Text über das Leben in der Poetry Slam Communty und die Eigenarten von Poetry Slammern.

Dichter dran statt nur dabei


Poetry Slammer sind ein bunt zusammengewürfelter Haufen von Individualisten, schließlich handelt es sich (außer bei den wenigen Teams oder Gruppen) ja nicht um einen Mannschaftssport. Es gibt gute Poeten aus allen Regionen und Schichten. Studenten von Sozial- und Sprachwissenschaften sind zwar überproportional vertreten, aber es ist auch nicht verwunderlich, dass sprachlich oder gesellschaftlich interessierte Menschen einen entsprechenden Studiengang gewählt haben. Frauen hingegen sind zahlenmäßig deutlich unterrepräsentiert, was wohl nicht an ihrer Begabung liegt, sondern an irgendwelchen sozialen Gründen, die wiederum die Sozialwissenschaftler erklären könnten.
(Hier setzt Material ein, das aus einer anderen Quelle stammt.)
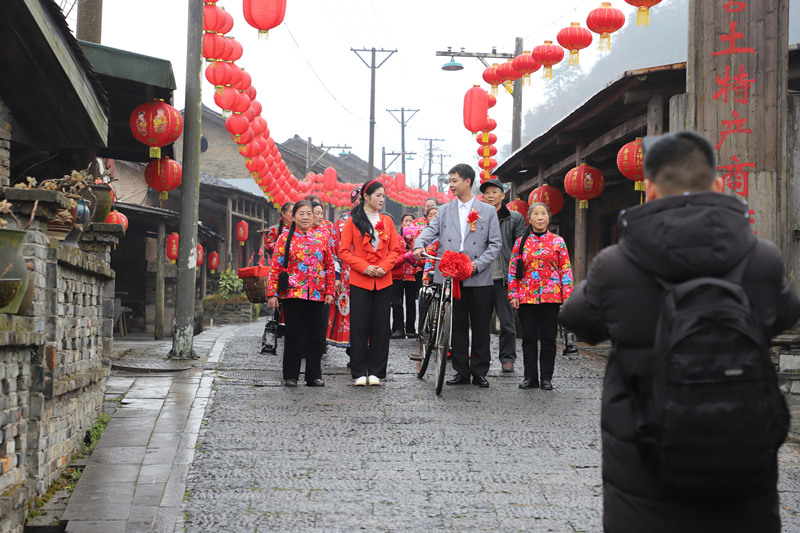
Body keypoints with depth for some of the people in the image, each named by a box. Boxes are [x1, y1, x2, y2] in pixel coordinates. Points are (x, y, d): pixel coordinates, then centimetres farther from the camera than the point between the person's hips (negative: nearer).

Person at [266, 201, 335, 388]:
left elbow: (330, 266, 13)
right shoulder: (285, 238, 2)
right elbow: (275, 267, -1)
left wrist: (330, 291, 6)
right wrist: (272, 293, -6)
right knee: (294, 335, 1)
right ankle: (290, 376, 9)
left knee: (315, 335, 6)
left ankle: (314, 375, 14)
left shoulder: (321, 239, 10)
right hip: (292, 293, -3)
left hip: (317, 295, 3)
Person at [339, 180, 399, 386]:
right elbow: (344, 251, -3)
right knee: (359, 327, -1)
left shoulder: (387, 221, 10)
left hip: (383, 282, 3)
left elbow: (394, 251, 10)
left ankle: (376, 372, 10)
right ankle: (359, 373, 7)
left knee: (380, 327, 3)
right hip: (360, 282, -3)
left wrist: (384, 267, -9)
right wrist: (365, 267, -14)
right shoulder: (352, 221, 1)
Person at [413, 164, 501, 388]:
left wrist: (478, 264, -12)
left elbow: (495, 244, 2)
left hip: (479, 279, -2)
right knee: (457, 327, 6)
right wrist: (419, 245, -23)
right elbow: (431, 229, -2)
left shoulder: (487, 211, 6)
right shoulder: (445, 210, 13)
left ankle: (479, 372, 12)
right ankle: (461, 372, 15)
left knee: (480, 328, 2)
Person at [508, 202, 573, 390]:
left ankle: (547, 378, 10)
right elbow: (513, 270, 8)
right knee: (529, 338, 3)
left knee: (548, 338, 2)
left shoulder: (557, 242, 6)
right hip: (526, 297, 1)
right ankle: (530, 377, 12)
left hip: (551, 296, -1)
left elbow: (566, 269, 5)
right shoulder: (520, 242, 8)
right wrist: (513, 295, 0)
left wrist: (567, 295, -3)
So unterschiedlich die einzelnen Poeten sind, so sind sie doch recht stark untereinander vernetzt. Das sieht man nicht zuletzt daran, dass beinahe jeder bekannte Slammer zumindest ein Profil bei Facebook betreibt und dort nicht selten hundert Freunde zählen kann. Und tatsächlich kennen sich Slammer untereinander wirklich. Wenn man einmal auf der gleichen Veranstaltung geslammt hat, wird man sich in den meisten Fällen beim nächsten Mal zumindest wiedererkennen.
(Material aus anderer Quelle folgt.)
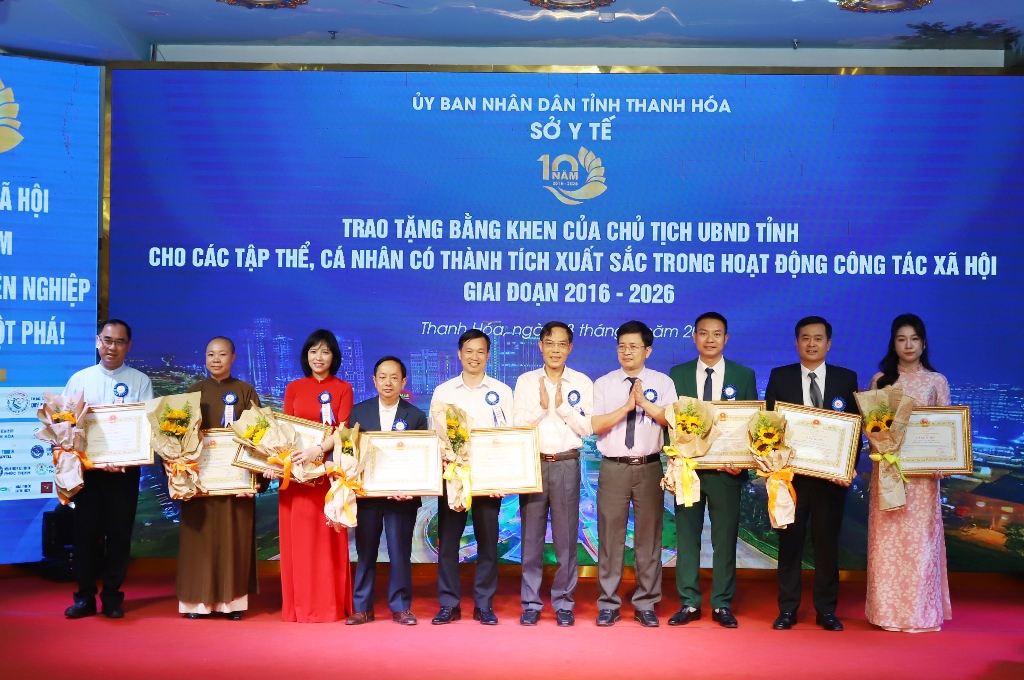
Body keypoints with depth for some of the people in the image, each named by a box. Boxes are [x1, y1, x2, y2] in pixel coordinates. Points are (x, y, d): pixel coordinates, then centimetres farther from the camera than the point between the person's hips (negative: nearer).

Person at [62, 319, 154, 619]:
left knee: (119, 533, 5)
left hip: (125, 469, -1)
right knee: (84, 531, 5)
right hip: (87, 467, 1)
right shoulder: (79, 379, 7)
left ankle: (112, 597, 16)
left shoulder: (140, 381, 2)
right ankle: (85, 597, 16)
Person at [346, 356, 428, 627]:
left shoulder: (416, 416, 2)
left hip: (402, 494, -1)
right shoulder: (359, 412, 6)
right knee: (365, 551, 8)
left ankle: (400, 608, 15)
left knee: (400, 552, 4)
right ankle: (362, 608, 17)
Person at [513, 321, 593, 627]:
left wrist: (562, 406, -12)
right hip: (532, 464, 1)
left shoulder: (582, 383, 5)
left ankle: (563, 603, 14)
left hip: (566, 464, -1)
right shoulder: (526, 381, 7)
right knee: (531, 536, 5)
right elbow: (517, 424, 1)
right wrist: (541, 405, -12)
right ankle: (531, 603, 14)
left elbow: (588, 428, -2)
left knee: (566, 536, 3)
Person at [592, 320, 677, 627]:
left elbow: (673, 419, -8)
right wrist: (626, 406, -12)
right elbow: (596, 425, -4)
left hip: (649, 467, 0)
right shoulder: (603, 384, 5)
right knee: (610, 536, 3)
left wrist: (644, 403, -16)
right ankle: (608, 605, 13)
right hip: (613, 468, 0)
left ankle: (646, 605, 17)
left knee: (649, 537, 6)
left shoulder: (662, 382, 5)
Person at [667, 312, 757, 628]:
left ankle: (722, 605, 16)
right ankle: (689, 603, 15)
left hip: (727, 470, -1)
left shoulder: (744, 376, 4)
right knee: (686, 537, 6)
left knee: (725, 539, 5)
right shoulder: (678, 374, 6)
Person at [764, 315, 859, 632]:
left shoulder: (847, 379, 5)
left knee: (827, 542, 8)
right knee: (789, 541, 6)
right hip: (790, 472, 0)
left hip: (832, 473, 1)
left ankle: (826, 610, 19)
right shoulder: (780, 377, 3)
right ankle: (787, 608, 15)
Für die meisten Slammer beschränkt sich die Vernetzung allerdings auf die eigene Region, da sie nicht regelmäßig reisen können oder wollen. Hier kommt man auch viel öfter zusammen, weil die Zahl der Auftrittsorte begrenzt ist. Je nach Wohnort kann die Region allerdings schnell ein gutes Dutzend regelmäßige Slams umfassen. Umso mehr Veranstaltungen man besucht, desto eher lernt man den harten Kern kennen: die Slammer, die sich immer wieder zu Touren auch zu den entfernteren Bühnen des Landes aufmachen. Je nachdem, wie man rechnen will, sind es etwa hundert Poeten, deren Namen man mehrfach irgendwo gelesen hat und die man unvermeidlicher Weise dann irgendwann selber treffen wird. Von diesen Slammern findet man auch vermehrt Live-Mitschnitte von Auftritten auf deren Webseite oder bei Youtube.
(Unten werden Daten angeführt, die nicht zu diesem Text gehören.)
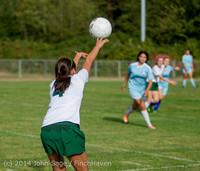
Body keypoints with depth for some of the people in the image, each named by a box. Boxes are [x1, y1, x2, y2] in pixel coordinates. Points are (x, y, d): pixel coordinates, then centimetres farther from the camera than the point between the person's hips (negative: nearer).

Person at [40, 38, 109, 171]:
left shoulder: (53, 84, 24)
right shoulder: (77, 79, 13)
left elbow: (68, 73, 47)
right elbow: (89, 60, 32)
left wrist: (78, 55, 62)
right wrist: (98, 45, 51)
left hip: (46, 130, 5)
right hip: (67, 128, -5)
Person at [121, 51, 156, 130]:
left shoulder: (147, 68, -9)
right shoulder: (132, 66, -7)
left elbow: (150, 81, -13)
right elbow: (128, 74, 13)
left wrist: (147, 90, -28)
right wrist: (124, 84, 23)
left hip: (142, 89, 3)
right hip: (133, 87, -2)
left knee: (135, 106, 16)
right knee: (142, 105, -17)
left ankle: (127, 113, 52)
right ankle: (149, 124, -11)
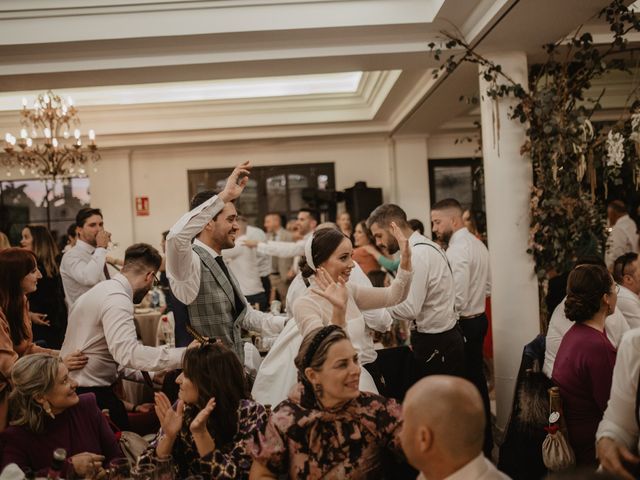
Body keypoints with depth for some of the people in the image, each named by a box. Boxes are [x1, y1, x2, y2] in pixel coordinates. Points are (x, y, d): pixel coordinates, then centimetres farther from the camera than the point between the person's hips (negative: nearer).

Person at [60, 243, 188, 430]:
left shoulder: (103, 290, 14)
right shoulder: (117, 299, -18)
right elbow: (127, 353, -32)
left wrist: (148, 376, 15)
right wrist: (184, 355, -33)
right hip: (91, 393, -10)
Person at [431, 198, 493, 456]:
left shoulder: (456, 251, -19)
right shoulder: (478, 244, 9)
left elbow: (457, 300, -23)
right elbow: (487, 288, 16)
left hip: (463, 325, -9)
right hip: (479, 318, 9)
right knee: (477, 381, 18)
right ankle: (485, 441, 29)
Ein genaues Ranking der wichtigsten und besten Poeten gibt es zwar nicht wirklich, aber es kristallisieren sich doch einige heraus, die beinahe jeder in der Community kennt und respektiert. Ein Maßstab dafür ist der Erfolg, der zumeist gemessen wird, an der Zahl der errungenen Siege und Finalteilnahmen und nicht zuletzt an der Teilnahme und dem Abschneiden bei den alljährlich stattfindenden deutschsprachigen Poetry Slam Meisterschaften.

Erfolg ist die wichtigste Währung, um innerhalb des Slamcommunity Achtung zu erlangen. Darüber hinaus ist es aber auch wichtig, Kontakte zu anderen erfolgreichen Poeten zu knüpfen und zu halten, um Respekt zu erlangen. Einen großen Bonus an Respekt genießen diejenigen, die sich aktiv für den Erfolg des Poetry Slams eingesetzt haben. Dies betrifft insbesondere die aktiven und ehemaligen Slammaster und die alten Haudegen, die bereits von Anfang an dabei gewesen sind.

Dieser Respekt verschafft einem Poeten ein gewisses Standing innerhalb der Szene und teilweise auch beim Publikum. Sein Wort gewinnt an Gewicht, es wird häufiger über ihn geredet und er wird aktiv zu Veranstaltungen eingeladen. Einige schaffen schließlich Auftritte auf professionellen Bühnen oder in den Medien. Tatsächlich leben von Ihren Auftritten können nur die wenigsten Poeten, aber einige, die nebenher ihre Werke veröffentlichen, Veranstaltungen und Workshops organisieren, schaffen es tatsächlich, Ihren Lebensunterhalt zu verdienen. Allerdings wird das Hobby dann auch zum Fulltimejob.